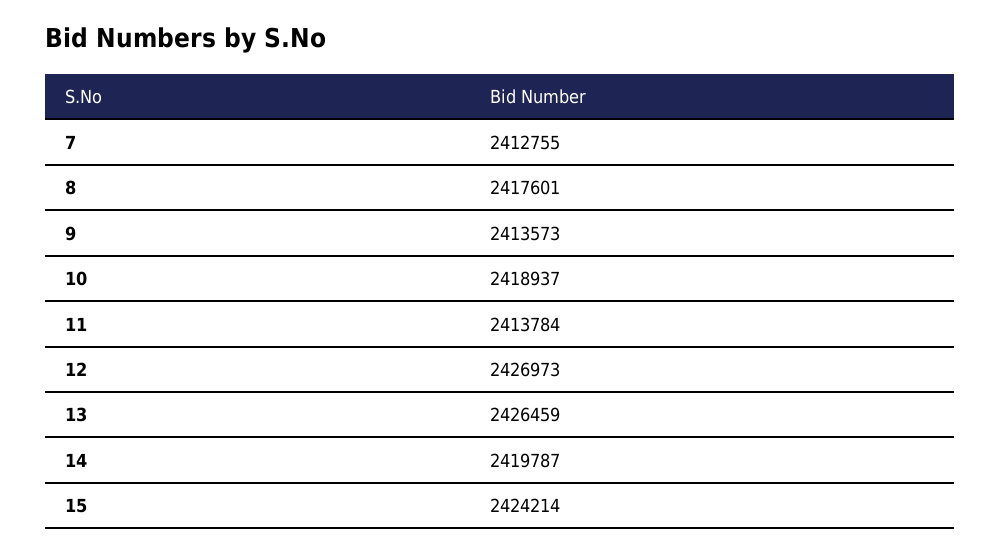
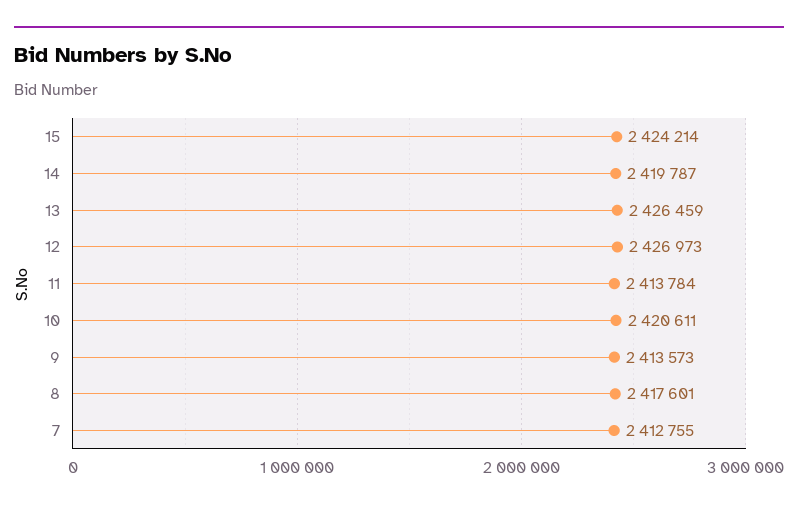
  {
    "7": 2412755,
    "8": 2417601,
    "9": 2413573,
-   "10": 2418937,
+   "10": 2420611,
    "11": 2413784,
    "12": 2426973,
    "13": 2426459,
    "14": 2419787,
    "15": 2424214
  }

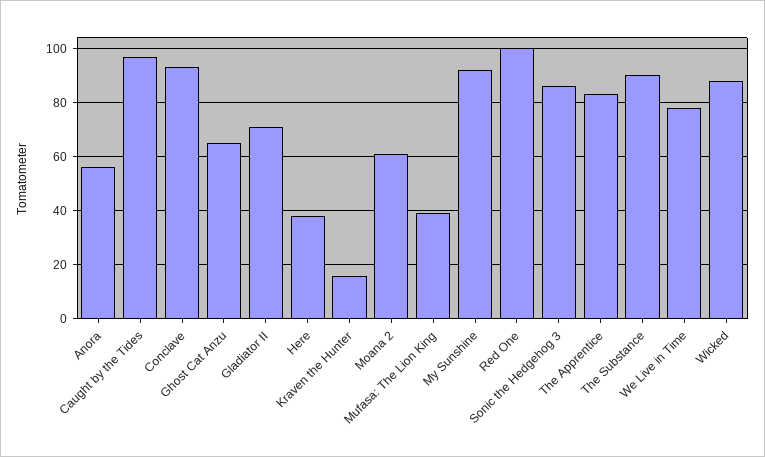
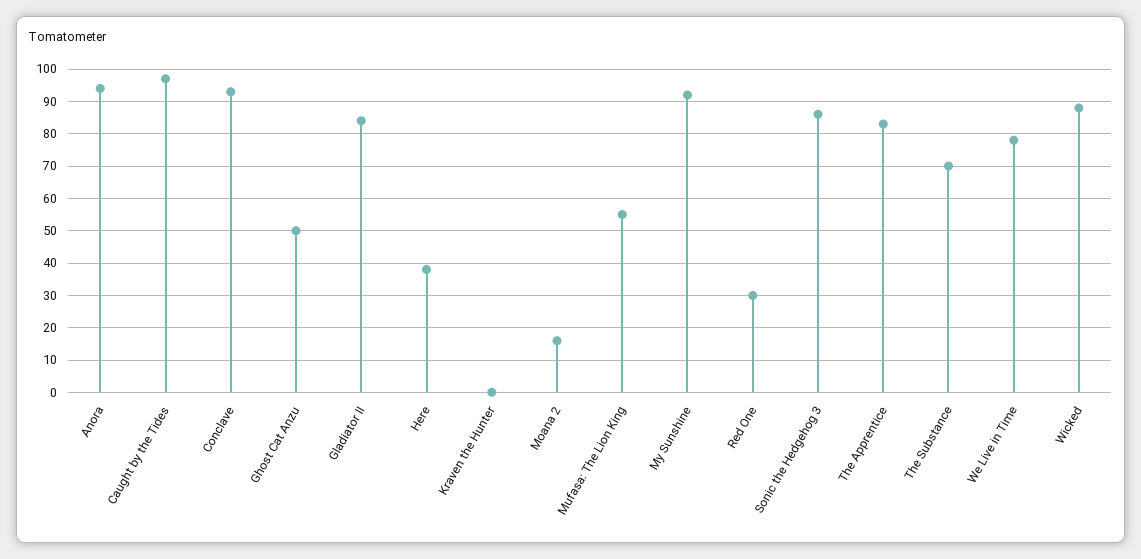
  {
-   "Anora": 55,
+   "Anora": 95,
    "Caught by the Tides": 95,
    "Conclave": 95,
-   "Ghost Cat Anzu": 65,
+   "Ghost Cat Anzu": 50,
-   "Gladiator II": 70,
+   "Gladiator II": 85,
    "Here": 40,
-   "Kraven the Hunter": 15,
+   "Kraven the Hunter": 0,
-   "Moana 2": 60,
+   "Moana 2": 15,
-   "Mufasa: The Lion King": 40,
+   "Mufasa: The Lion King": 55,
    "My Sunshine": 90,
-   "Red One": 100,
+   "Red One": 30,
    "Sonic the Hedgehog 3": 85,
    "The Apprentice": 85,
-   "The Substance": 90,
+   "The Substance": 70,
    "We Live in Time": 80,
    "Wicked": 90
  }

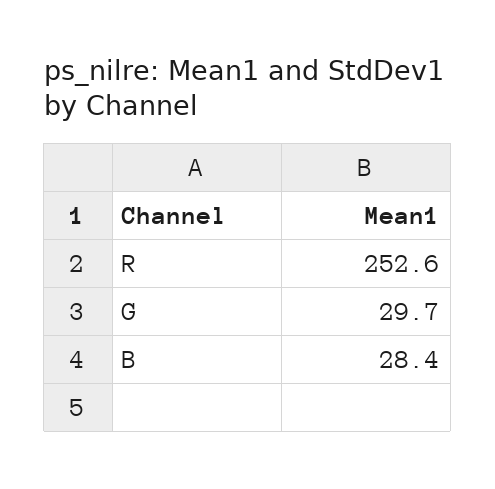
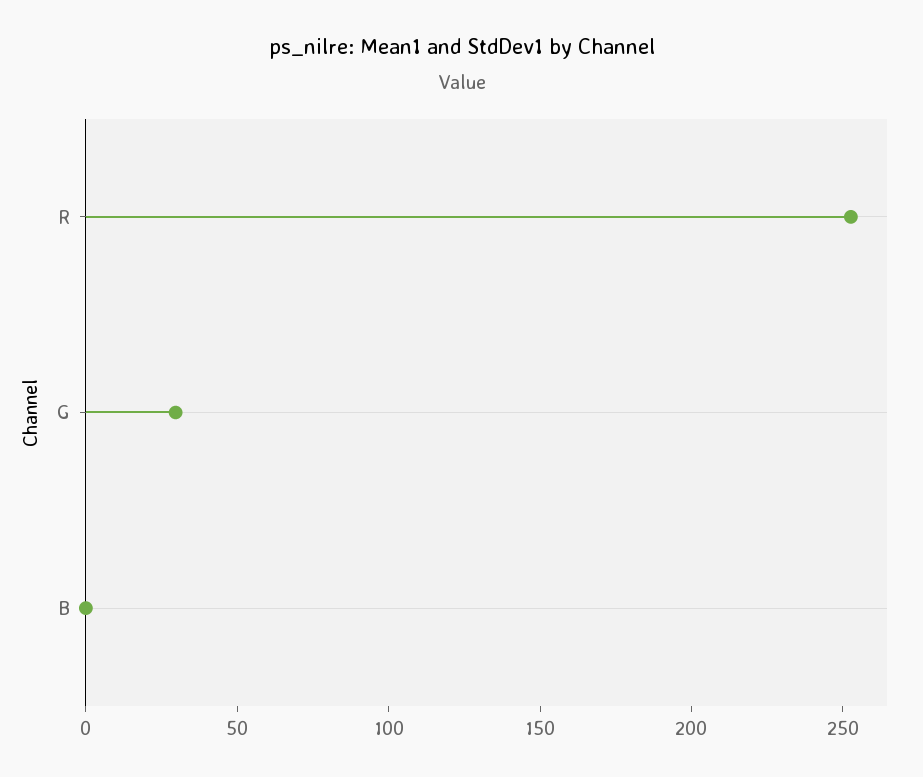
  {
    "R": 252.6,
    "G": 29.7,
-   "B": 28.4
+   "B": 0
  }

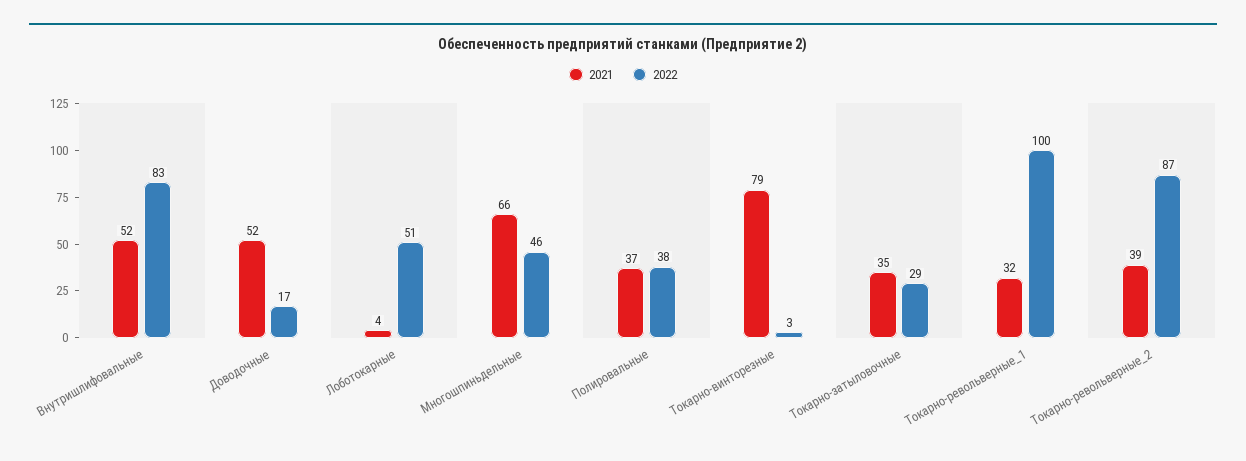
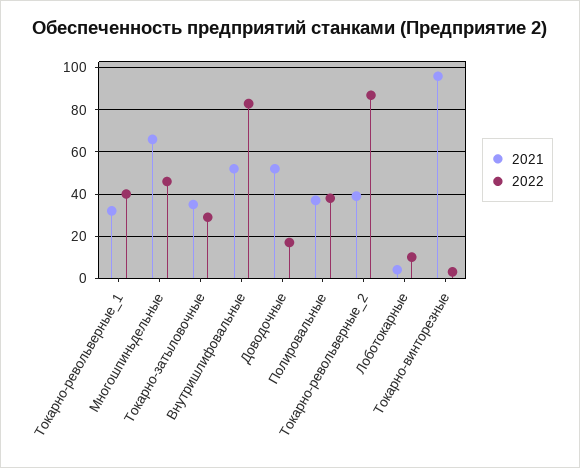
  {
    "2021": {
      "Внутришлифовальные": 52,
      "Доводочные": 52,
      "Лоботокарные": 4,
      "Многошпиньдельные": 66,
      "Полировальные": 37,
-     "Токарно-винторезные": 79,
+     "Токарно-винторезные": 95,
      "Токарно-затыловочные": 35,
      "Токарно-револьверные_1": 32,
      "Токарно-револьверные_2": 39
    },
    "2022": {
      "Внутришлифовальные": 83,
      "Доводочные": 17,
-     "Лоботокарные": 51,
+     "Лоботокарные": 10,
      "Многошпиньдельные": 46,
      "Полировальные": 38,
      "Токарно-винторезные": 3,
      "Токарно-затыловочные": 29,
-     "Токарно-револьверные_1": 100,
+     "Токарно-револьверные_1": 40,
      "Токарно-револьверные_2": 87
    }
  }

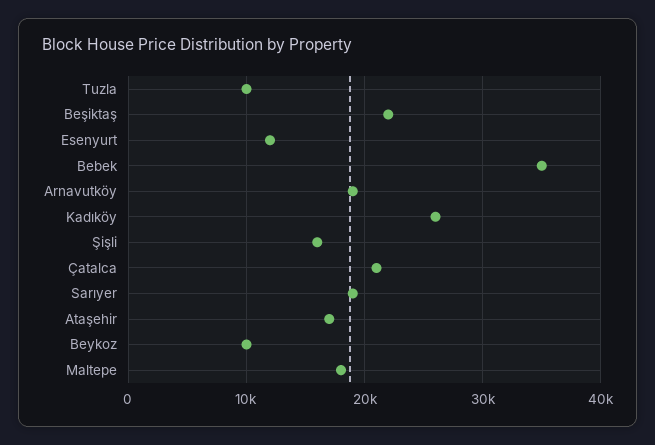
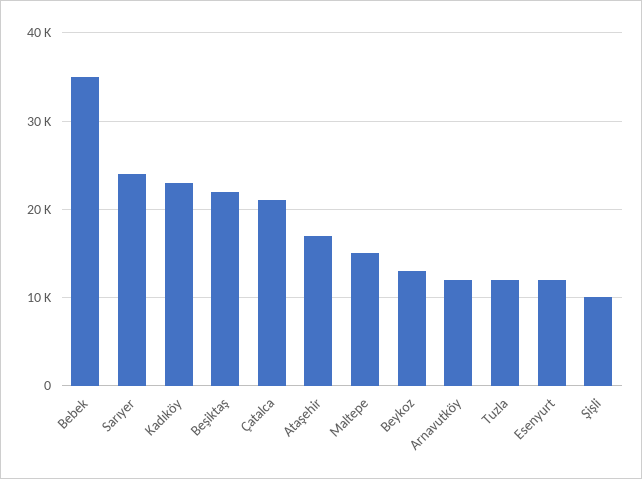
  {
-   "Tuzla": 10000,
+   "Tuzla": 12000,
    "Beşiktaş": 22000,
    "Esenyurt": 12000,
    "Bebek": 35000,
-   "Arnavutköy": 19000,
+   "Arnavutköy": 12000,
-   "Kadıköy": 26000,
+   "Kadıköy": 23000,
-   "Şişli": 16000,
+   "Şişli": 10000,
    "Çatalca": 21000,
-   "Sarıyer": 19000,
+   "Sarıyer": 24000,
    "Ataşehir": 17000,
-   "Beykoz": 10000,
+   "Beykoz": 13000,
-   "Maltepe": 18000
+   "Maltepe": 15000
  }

####################

Problem to work on | Gather each line in the entries above where the string "Многошпиньдельные" is found.

Task output |
      "Многошпиньдельные": 66,
      "Многошпиньдельные": 46,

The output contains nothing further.